Männliche Patienten werden in der Regel bereits mit weniger
ausgeprägten Symptomen einem intensiven medizinischen Check
unterzogen.
Krankenhausalltag
Das dies nicht aus dem Bereich der medizinischen Mythen stammt,
sondern den Status Quo des Krankenhaus-Alltags beschreibt, zeigen die
Studien der Innsbrucker Wissenschaftlerin Margarethe
Hochleitner. Die Fachärztin für Innere Medizin widmet sich seit 1993
frauenspezifischen Forschungsprojekten im Gesundheitsbereich. So
untersuchte sie mit ihrem Team den Zugang zu Herzuntersuchungen und
Behandlungen in Tiroler Krankenhäusern. Die Ergebnisse sind
besorgniserregend: "In jeder Altersgruppe wurden mehr Männer als
Frauen auf dem höchsten verfügbaren technischen Level behandelt, auch
in der Altersgruppe 80+, in der Frauen ein deutlich höheres
Herzrisiko haben". Die Statistik zeigt, dass - sowohl in absoluten
Zahlen, als auch prozentuell - mehr Frauen als Männer an
Herz-Kreislauferkrankungen sterben. Und das obwohl Frauen häufiger
als Männer ärztliche Hilfe in Anspruch nehmen und konsequenter in der
Befolgung empfohlener Therapien sind.
Medikamente werden an Männern getestet
Dass dies in vielen Fällen nicht genügt, zeigen internationale
Studien. Gängige Therapien und handelsübliche Medikamente wirken auf
Frauen offensichtlich nicht so gut wie auf den männlichen Organismus.

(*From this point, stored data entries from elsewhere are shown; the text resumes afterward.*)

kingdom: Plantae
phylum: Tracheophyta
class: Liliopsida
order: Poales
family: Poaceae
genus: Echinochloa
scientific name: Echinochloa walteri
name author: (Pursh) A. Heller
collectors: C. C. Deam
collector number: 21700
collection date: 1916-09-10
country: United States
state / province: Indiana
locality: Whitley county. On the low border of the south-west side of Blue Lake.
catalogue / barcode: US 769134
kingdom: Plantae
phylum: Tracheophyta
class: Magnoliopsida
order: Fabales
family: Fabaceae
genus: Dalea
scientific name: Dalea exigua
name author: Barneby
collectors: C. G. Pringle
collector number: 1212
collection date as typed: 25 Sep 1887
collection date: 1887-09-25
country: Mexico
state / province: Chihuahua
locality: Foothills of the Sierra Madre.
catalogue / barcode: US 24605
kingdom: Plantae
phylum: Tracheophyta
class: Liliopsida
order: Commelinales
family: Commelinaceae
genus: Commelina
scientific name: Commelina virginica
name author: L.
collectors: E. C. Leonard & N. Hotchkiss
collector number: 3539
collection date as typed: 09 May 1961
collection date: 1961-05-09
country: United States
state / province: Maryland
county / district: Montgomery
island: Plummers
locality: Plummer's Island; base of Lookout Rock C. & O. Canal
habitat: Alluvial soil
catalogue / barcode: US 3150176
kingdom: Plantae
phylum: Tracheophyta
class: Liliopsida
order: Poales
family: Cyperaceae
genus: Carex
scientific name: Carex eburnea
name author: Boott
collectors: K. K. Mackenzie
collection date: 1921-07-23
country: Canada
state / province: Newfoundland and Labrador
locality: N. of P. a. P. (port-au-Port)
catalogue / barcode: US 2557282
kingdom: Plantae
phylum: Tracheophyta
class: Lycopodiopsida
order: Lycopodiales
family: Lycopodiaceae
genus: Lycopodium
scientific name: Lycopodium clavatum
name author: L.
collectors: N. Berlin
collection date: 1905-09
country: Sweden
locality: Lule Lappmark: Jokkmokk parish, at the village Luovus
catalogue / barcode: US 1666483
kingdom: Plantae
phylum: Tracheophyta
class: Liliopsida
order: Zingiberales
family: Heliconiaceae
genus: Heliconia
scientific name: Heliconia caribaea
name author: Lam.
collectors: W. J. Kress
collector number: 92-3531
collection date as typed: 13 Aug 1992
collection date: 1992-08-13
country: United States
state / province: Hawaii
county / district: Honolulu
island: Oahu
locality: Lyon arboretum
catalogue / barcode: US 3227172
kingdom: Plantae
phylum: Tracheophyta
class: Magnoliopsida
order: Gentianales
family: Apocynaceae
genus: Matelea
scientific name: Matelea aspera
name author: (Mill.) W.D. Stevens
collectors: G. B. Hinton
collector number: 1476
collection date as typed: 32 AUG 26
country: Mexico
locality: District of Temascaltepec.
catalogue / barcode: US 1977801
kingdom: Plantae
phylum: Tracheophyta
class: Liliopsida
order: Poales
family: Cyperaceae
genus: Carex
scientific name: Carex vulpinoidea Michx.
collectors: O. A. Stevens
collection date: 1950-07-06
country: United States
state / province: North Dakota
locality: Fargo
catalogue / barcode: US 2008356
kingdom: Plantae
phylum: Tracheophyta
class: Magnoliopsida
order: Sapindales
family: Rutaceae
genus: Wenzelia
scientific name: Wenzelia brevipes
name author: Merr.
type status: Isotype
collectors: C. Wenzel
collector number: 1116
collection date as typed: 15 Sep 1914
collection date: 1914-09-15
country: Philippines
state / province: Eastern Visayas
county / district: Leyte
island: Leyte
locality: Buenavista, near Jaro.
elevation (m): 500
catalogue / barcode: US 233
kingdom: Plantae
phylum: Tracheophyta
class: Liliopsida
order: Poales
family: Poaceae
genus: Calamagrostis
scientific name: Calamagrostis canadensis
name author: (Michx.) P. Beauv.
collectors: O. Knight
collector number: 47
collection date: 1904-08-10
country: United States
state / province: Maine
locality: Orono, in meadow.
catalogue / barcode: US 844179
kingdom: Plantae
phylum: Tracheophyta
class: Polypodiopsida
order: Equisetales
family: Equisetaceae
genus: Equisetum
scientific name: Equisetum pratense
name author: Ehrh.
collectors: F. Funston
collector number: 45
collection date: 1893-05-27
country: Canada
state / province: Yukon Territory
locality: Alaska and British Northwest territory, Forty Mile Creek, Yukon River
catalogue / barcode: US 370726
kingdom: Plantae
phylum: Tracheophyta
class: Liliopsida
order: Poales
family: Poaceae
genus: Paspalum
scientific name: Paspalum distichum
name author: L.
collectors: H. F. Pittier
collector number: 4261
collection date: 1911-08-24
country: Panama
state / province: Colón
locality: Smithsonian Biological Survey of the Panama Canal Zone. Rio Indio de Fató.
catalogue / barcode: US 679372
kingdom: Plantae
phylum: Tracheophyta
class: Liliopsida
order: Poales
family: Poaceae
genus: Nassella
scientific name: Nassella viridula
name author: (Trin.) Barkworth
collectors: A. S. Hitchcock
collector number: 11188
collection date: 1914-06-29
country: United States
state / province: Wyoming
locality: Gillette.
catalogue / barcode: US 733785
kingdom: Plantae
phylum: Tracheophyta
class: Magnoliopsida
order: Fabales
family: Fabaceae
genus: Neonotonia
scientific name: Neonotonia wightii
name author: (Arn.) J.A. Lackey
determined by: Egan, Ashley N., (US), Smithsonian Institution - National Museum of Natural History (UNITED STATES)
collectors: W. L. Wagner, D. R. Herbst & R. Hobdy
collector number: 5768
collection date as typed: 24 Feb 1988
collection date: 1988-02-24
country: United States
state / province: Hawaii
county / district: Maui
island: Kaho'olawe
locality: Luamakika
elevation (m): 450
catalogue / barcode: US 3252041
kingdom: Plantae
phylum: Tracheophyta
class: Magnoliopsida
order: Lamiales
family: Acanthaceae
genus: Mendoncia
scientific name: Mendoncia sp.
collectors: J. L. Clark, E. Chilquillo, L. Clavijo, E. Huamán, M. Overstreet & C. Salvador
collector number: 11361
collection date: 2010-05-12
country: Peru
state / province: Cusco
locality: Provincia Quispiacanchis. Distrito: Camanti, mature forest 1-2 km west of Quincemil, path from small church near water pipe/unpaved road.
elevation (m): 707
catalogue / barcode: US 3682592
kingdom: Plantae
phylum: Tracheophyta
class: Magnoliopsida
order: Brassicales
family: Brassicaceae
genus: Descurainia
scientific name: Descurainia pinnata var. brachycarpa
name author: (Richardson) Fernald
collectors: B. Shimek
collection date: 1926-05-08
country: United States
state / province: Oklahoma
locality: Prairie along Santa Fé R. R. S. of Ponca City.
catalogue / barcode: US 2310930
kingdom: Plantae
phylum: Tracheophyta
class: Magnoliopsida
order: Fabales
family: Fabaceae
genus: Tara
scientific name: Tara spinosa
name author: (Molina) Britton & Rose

Die Folge ist eine deutlich höhere Mortalitätsrate bei gleichen
Krankheitsbildern. Besonders auffällig ist dies bei
Herz-Kreislauf-Erkrankungen oder in der HIV-Therapie.
Die World Health Organization (WHO) führt die schlechtere
Wirksamkeit pharmazeutischer Präparate auf den weiblichen Organismus
auf die mangelnde Berücksichtigung von Frauen im Rahmen klinischer
Studien zurück. So werden neue Medikamente in den USA und
Großbritannien fast ausschließlich an männlichen Probanden getestet.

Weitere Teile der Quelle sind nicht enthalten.